Monday, January 13, 2014

North Korea tops Open Doors World Watch List again

North Korea has retained its title as the worst country for the persecution of Christians in Open Doors' annual list of the worst countries for Christian persecution globally.

It is the 12th year in a row that North Korea has been ranked as the single most anti-Christian country in the world.

With between 50,000 and 70,000 Christians in the county's concentration camps, labour camps, prisons, or prison camps, it could be regarded as something of a miracle that there are still an estimated 400,000 believers in the North Korean underground church.

Under the brutal and oppressive reign of the Kim family, Christians have been singled out for harsh punishments and imprisonment.

The punishment for owning a Bible or even just being found with one is either execution or a lifelong prison sentence.

On occasion, such a judgement can even become a multi-generational punishment, with prisoners being forced into arranged marriages by the guards and any resulting children also being imprisoned. It is reportedly often the case that only the third generation of prison children will get to see freedom.

This year's list has been described by Open Doors USA President/CEO Dr. David Curry said the issue of persecution was routinely ignored by the international community despite the fact that "Christians are the largest persecuted minority in the world".

The list is based on how free Christians are to practise their faith in the spheres of private, family, community, national and church life. In addition, there is a sixth sphere measuring the degree of violence present in the country. 

The spheres are all counted equally, with an aim to highlight structural persecution, rather than specific incidents.

Dr Ronald Boyd-MacMillan, head of Strategy and Research for Open Doors International, said, "It is our intent through the WWL to encourage more people and organisations to carefully study the needs and stories of persecuted Christians, and as a result deepen the passion to pray for them.

"The WWL is more than a set of numbers. It must also be seen as a human document, reflecting millions of sad but also amazing stories of strong faith."

The top ten countries on the list represent the shift of world events and what has been happening to Christians globally over the past 12 months.

For the first time in the history of the list, a sub-Saharan country - Somalia - is second, a position previously held by Saudi Arabia).

Somalia is in part controlled by 'moderate' Islamists, most notably in the capital city of Mogadishu. However undercover surveillance permeates the society looking for apostates that have converted away from Islam to Christianity, meaning the Church has to function in secret.

Outside of the government controlled regions, Somalia is largely ungovernable, with the Islamist militant movement Al-Shabaab either committing horrific feats of violence as they withdraw, or attempting to impose harsh Sharia law where they hold ground.

A large jump on the list is Syria, which moved from 11th position in 2013 to third in 2014. 

The war is continuing and international efforts to intervene are increasingly hampered by an inability to see a side they can reasonably support while being sure that they serve the best interests of the country.
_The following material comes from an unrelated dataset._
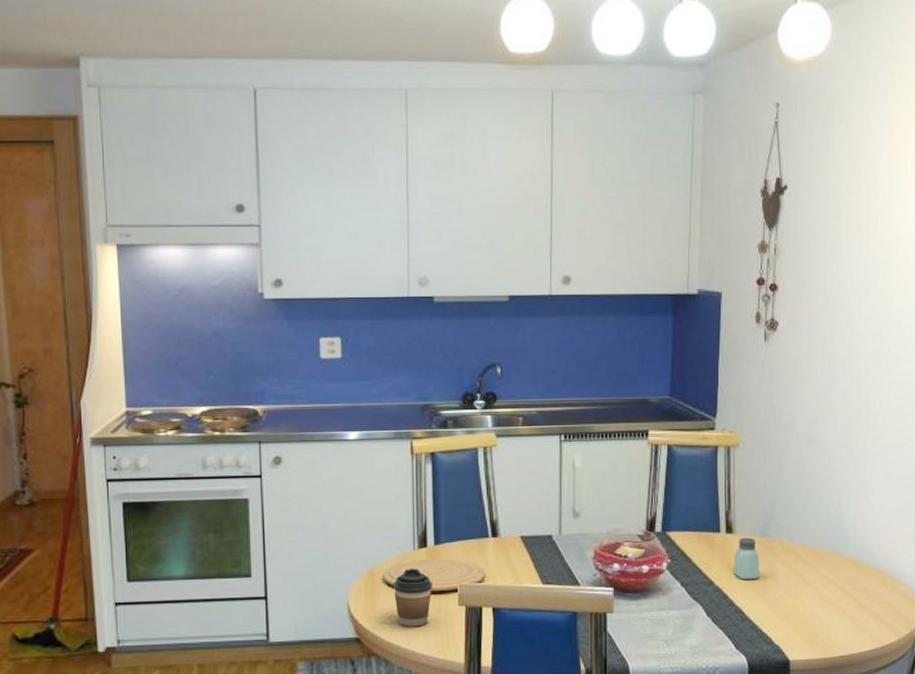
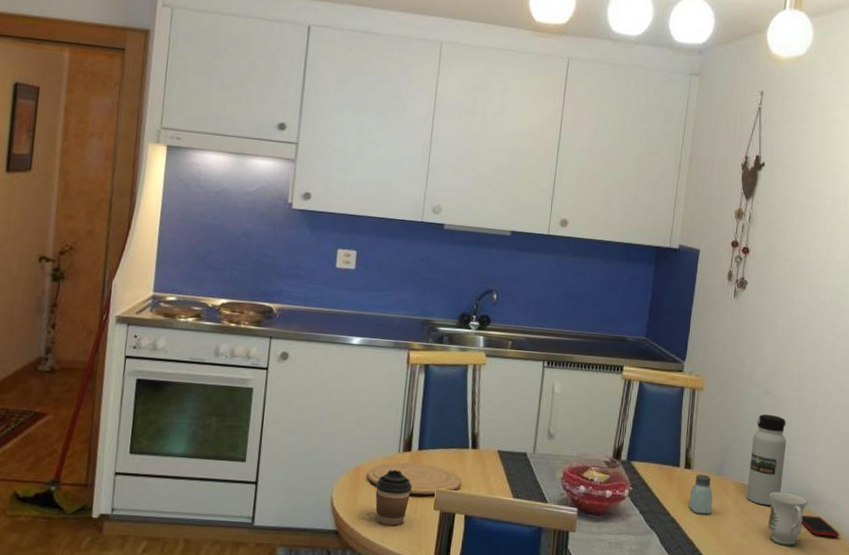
water bottle: none [796,465,836,563] -> present [746,414,787,506]
mug: none [820,547,863,603] -> present [768,491,807,546]
cell phone: none [858,568,902,589] -> present [801,514,840,538]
Syria has more martyrs than any other nation on this list, with 1,213 Christians dying for their faith, most at the hands of Jihadist groups. During the most recent period, more Christians were killed in Syria in all of 2013 than were killed globally in 2012.

Other countries of note include:

• Pakistan – 8th – with the devastating bombing of All Saints church in Peshawar and the open courting of anti-Christian Taliban groups by prominent politicians


• Central African Republic – 16th – the Seleka Islamist rebels have been running riot across the country after supporting a successful coup. Christians are among their primary targets, but God's people are also under attack from foreign fighters joining the conflict from Sudan and other parts of Africa.


• Colombia – 25th – kidnapping by rebel groups such as the FARC have seen a substantial rise in the last 12 months


• Sri Lanka – 29th – a strident Buddhist nationalist movement has been responsible for over 50 attacks on Churches in the past year alone. There is also large amounts of social pressure from local communities and collectives of monks.


The list confirms that the single largest systemic perpetrator of Christian persecution worldwide is fundamentalist Islam, with the most dangerous region being the Sahel region of Northern Africa, a semi-arid area extending from Senegal on the Atlantic coast eastward to Sudan and the Red Sea. In this area, one fifth of the world's Christians coexist with one seventh of the world's Muslims.

The list also reveals that the number of Christians killed for their faith has doubled in the last year. 

According to Open Doors, some 2,123 Christians were reported to have been killed during the 12 months prior to October 31, 2013. This compares to 1,201 in the previous 12 months.

The World Watch List emphasises that this is the "very, very minimum" count – only those who have been documented as killed.

"Christians aren't always directly killed, but are so much squeezed with regulations and vulnerabilities that they just perish – not at once, but in the course of years," said Open Doors.

"If we would include them in the counting, it would be an enormous number of people. However, the precise number of Christians who die due to these factors is very difficult to quantify."